*PROVIDED PASSAGE*:
■ ■ ■ ■

RELP Protein Expression in Cell Lines, Western Blot, and Immunofluorescence Staining
A cDNA-encoding RELP-C-terminal FLAG epitope fusion protein was amplified using 5′ AGCATGGCTTCCAGAAGCATG 3′ and 5′ CTACTTGTCATCGTCATCCTTGTAATCTGGTCGGTACTTGCA 3′ as forward and reverse primers, respectively, and cloned into a pcDNA 3.1/V5-HisTOPO vector (Invitrogen). Construct was transfected into COS 7 cells using Transfectam reagent (Promega, Madison, WI) according to the manufacturer’s instructions. The cells were lysed in Pawson’s buffer (50 mmol/L HEPES pH 7.0, 150 mmol/L NaCl, 10% glycerol, 1% Triton X-100, 1.5 mmol/L MgCl2, 1 mmol/L ethylene glycol-bis-N′N′N′N′-tetraacetic acid (EGTA), 100 mmol/L NaF, 10 mmol/L Na4P2O7). The proteins were separated by 12% SDS-PAGE and analyzed by Western blotting using the affinity-purified rabbit anti-RELP C-terminal peptide antibodies and monoclonal anti-FLAG antibodies. Horseradish peroxidase (HRP)-conjugated swine anti-rabbit and rabbit anti-mouse immunoglobulins were used as secondary antibodies and detected by enhanced chemiluminescence.

■ ■ ■ ■

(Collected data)
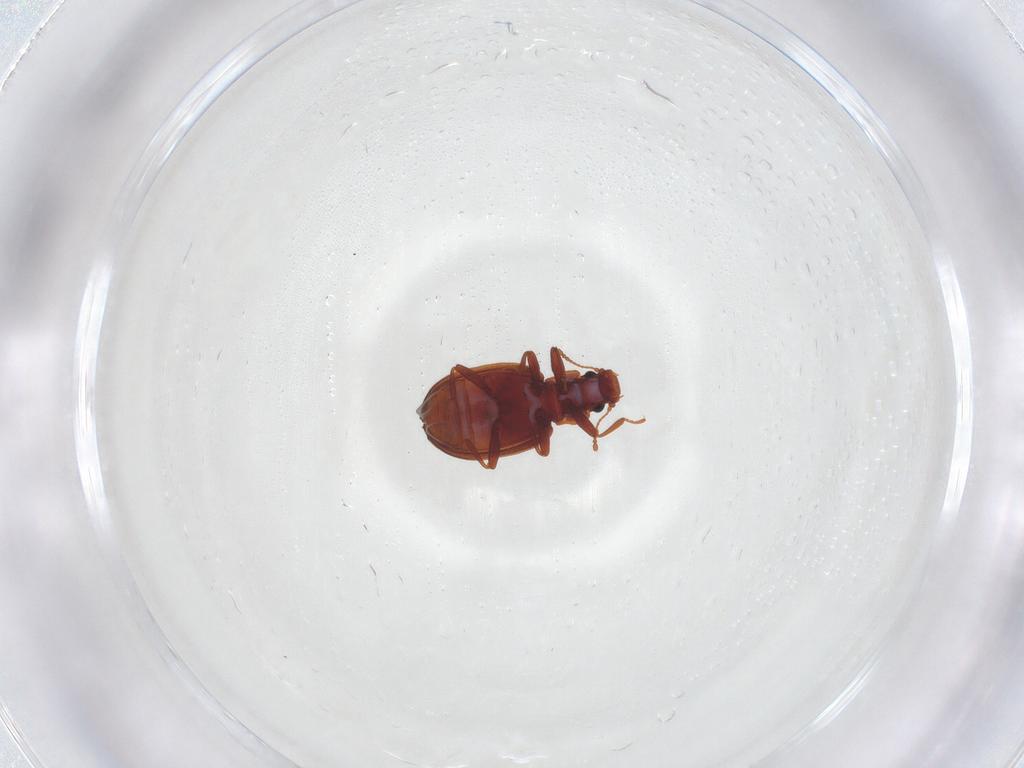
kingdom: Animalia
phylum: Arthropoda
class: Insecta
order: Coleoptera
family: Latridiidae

■ ■ ■ ■

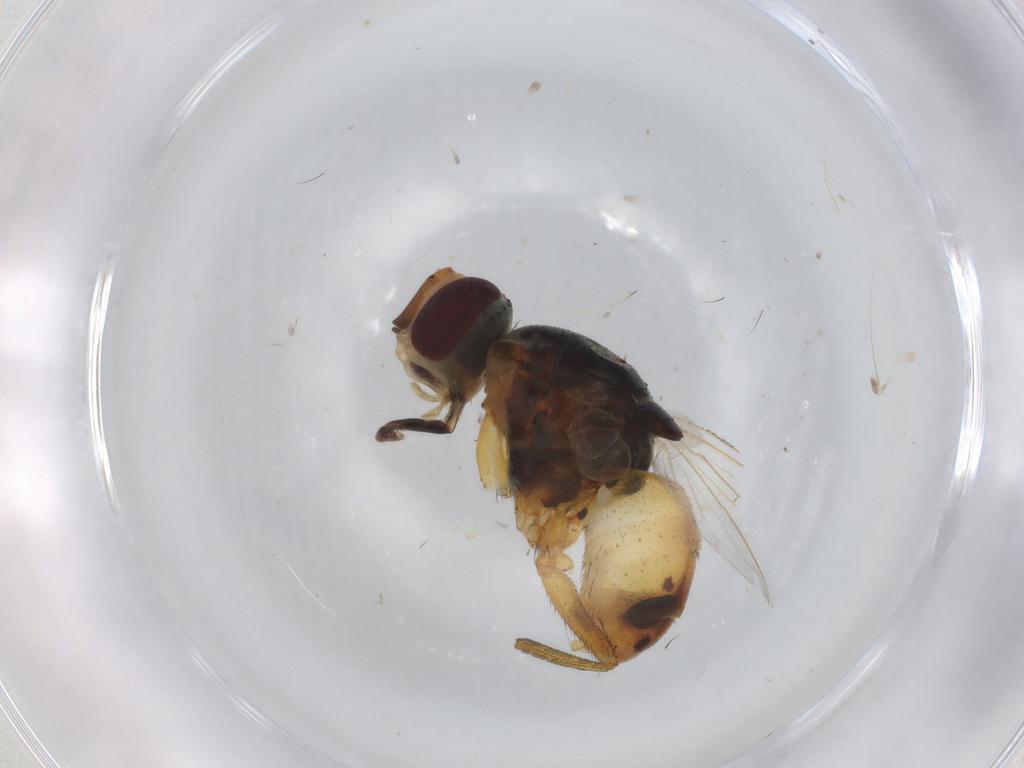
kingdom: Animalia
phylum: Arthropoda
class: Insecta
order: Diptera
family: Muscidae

■ ■ ■ ■

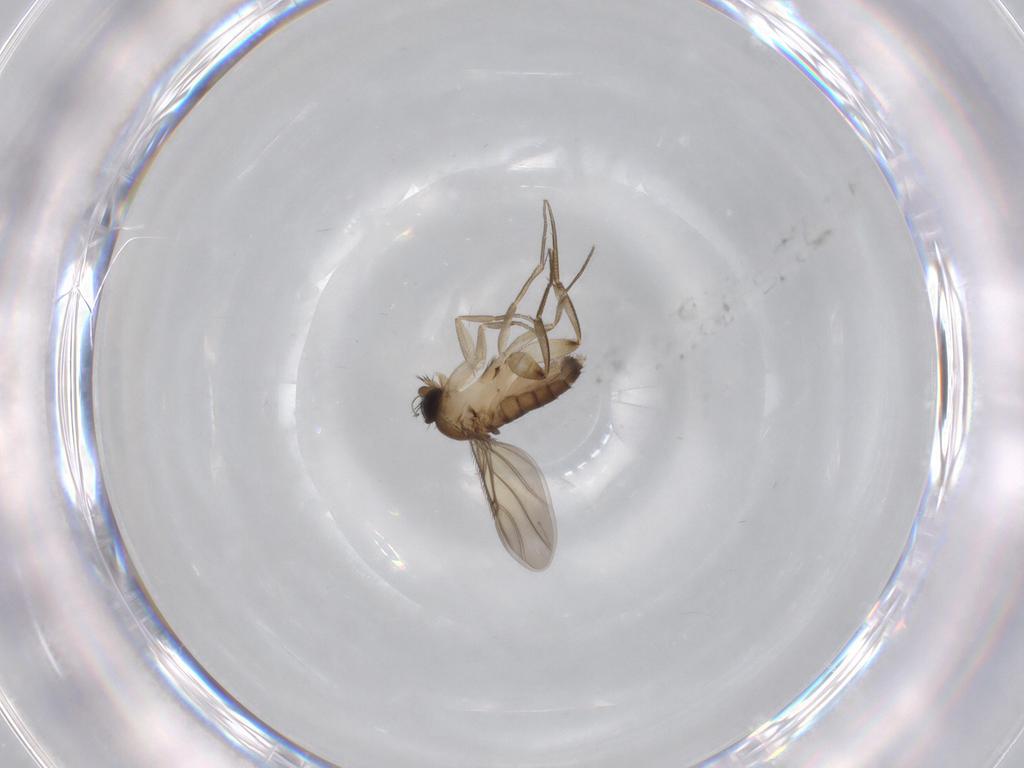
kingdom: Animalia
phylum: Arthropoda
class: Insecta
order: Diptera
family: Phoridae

■ ■ ■ ■

*EXERCISE GOAL*:
Answer the following questions using the RELP protein methods text.
1. Into which vector was the amplified cDNA cloned?
2. What reagent was used to transfect the construct into COS 7 cells?
3. What percentage of SDS-PAGE was used to separate the proteins?

*SOLUTION FOR THIS PROBLEM*:
1. A pcDNA 3.1/V5-HisTOPO vector (Invitrogen)
2. Transfectam reagent (Promega, Madison, WI)
3. 12%